Pin Sharing these kombucha-style mocktails with my family turned into a weekend tradition. We each pick our favorite fruits for flavoring, and enjoy tasting the unique batches together.
Required Tools
Large glass jar (2–3 liters), fine mesh strainer, funnel, clean glass bottles with tight lids, measuring cups and spoons
Allergen Information
Contains caffeine (from tea). May contain traces of gluten if using flavored teas. Possible cross-contamination with nuts or other allergens if adding flavorings; check all labels.
Nutritional Information
Per serving: Calories: 45, Total Fat: 0 g, Carbohydrates: 11 g, Protein: 0 g
Pin Homemade kombucha-style mocktails are perfect for sharing and experimenting with new flavors. Enjoy the gentle fizz and natural taste in every glass.
Recipe FAQ
- → How do I achieve the fizzy texture?
Ferment sealed bottles for 1–3 days after flavoring. This builds natural carbonation for a gentle fizz.

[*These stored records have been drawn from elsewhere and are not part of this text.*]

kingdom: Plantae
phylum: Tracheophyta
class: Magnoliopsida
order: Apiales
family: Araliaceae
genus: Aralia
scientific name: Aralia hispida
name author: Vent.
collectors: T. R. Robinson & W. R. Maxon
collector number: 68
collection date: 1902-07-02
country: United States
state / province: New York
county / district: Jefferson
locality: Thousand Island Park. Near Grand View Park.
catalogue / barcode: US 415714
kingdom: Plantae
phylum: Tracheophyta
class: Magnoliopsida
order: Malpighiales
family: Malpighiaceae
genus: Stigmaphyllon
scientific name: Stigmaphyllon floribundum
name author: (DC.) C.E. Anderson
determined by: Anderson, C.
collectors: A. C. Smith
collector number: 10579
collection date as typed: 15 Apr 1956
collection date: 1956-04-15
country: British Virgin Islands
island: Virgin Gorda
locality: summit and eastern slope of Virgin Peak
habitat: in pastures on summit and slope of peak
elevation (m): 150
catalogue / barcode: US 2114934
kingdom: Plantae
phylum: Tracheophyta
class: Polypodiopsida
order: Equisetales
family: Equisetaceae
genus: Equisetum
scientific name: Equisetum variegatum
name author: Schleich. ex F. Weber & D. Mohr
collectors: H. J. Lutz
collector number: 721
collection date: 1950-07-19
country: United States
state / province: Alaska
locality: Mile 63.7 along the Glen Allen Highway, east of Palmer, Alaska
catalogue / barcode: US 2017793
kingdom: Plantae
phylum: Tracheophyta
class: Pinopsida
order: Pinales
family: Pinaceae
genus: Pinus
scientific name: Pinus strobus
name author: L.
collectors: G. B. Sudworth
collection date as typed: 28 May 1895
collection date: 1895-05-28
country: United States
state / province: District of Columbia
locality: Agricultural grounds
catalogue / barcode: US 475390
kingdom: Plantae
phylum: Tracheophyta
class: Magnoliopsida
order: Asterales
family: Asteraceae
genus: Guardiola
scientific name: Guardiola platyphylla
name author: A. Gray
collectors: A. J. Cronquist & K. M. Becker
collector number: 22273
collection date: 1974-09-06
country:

- → Can I use different tea varieties for the base?
Yes, black or green tea work best, but try flavored or herbal blends, ensuring they're gluten-free if needed.
- → What is a SCOBY, and can I substitute it?
A SCOBY is a culture of bacteria and yeast; you may substitute with unflavored store-bought kombucha as a starter.
- → How do I adjust sweetness or tanginess?
Shorter fermentation yields sweeter drinks; longer fermentation increases tang and complexity.
- → What flavor combinations work well?
Popular mixes include ginger-lime, berry-mint, or apple-cinnamon. Experiment with fresh fruits, herbs, and spices.
- → What equipment is essential for brewing?
Use a large glass jar, clean bottles with lids, funnel, mesh strainer, and standard measuring tools.